O arrepio causado pelas migalhas da madalena na colher de chá, engatilhando memórias involuntárias de infância, explicam-se pela doçura de Proust? E que ligação haverá entre o escritor “em busca do tempo perdido” e a senhora de penteado esmerado que mexe o chá e come uma madalena na Pastelaria Versailles?

Às vezes. a ciência comporta-se como o dito poeta, na “Biografia do Orvalho”, que não sabe “se são as patas da formiga que tentam abraçar o sol” ou se são as “suas frases que desejam fazer esse trabalho”. A ciência lida mal com o mistério da ignorância ou a ânsia do indeterminado. E, por vezes, deixa-se levar por uma inalienável vontade de descobrir até as linhas com que se cose o ridículo.
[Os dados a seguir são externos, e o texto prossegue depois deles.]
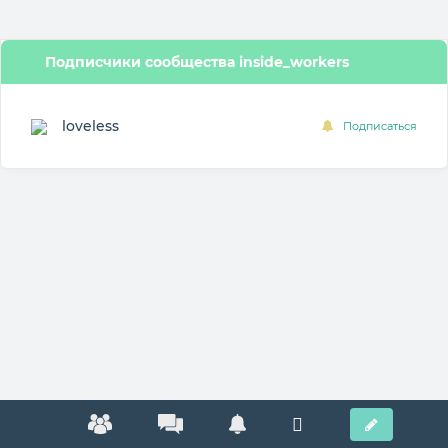
Подписчики сообщества inside_workers
loveless
Подписаться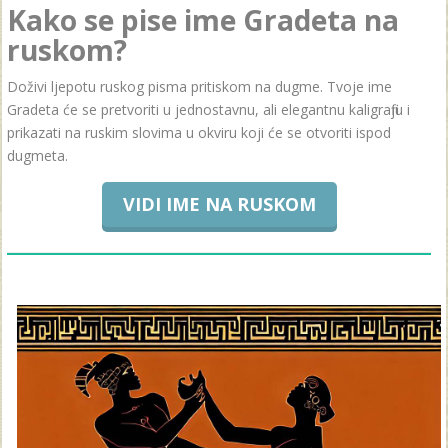
Kako se pise ime Gradeta na
ruskom?
Doživi ljepotu ruskog pisma pritiskom na dugme. Tvoje ime
Gradeta će se pretvoriti u jednostavnu, ali elegantnu kaligrafiju i
prikazati na ruskim slovima u okviru koji će se otvoriti ispod
dugmeta.
VIDI IME NA RUSKOM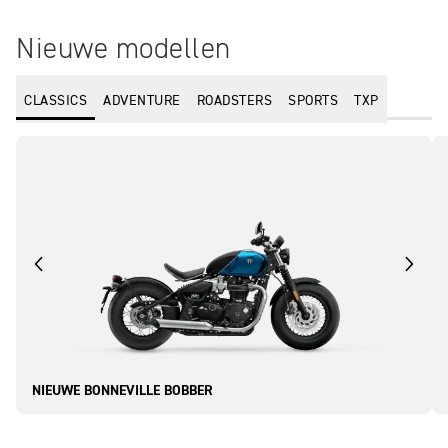
Nieuwe modellen
CLASSICS
ADVENTURE
ROADSTERS
SPORTS
TXP
NIEUWE BONNEVILLE BOBBER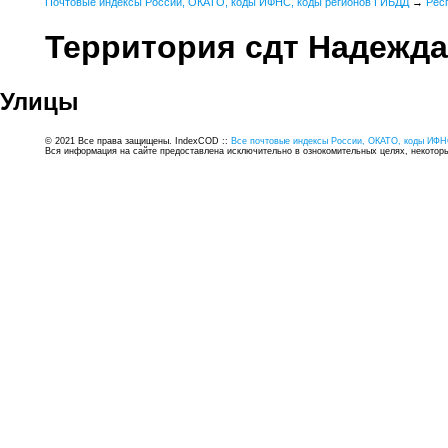
Почтовые индексы России, ОКАТО, коды ИФНС, коды регионов ГИБДД
→
Рес
Территория сдт Надежда
Улицы
© 2021 Все права защищены. IndexCOD ::
Все почтовые индексы России, ОКАТО, коды ИФН
Вся информация на сайте предоставлена исключительно в ознокомительных целях, некоторые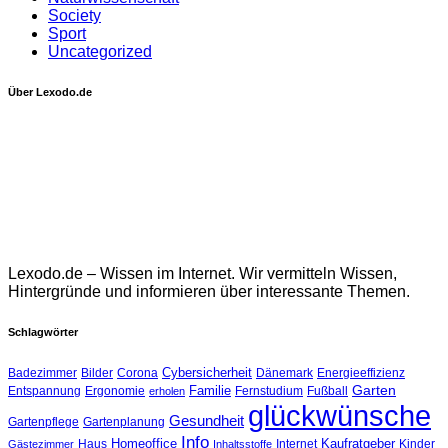
Society
Sport
Uncategorized
Über Lexodo.de
Lexodo.de – Wissen im Internet. Wir vermitteln Wissen,
Hintergründe und informieren über interessante Themen.
Schlagwörter
Cybersicherheit
Badezimmer
Bilder
Corona
Dänemark
Energieeffizienz
Garten
Familie
Entspannung
Ergonomie
Fernstudium
Fußball
erholen
glückwünsche
Gesundheit
Gartenpflege
Gartenplanung
Info
Homeoffice
Kaufratgeber
Haus
Internet
Kinder
Gästezimmer
Inhaltsstoffe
Uma equipa de cientistas portugueses venceu o ano passado um Ignobel, os prémios entregues aos mais estapafúrdios ou, digamos, curiosos estudos científicos, por uma investigação sobre o poder da saliva para limpar superfícies sujas. Ninguém duvida que a conclusão afirmativa seja um desenvolvimento científico, porque vem provar aquilo que todos nós já sabíamos. Como ninguém duvidará que a saliva que voa da boca de um indivíduo para o olho de outro está muito para lá da mera transmissão de fluidos entre seres vivos. Mas será que a ciência terá de se ocupar também disso?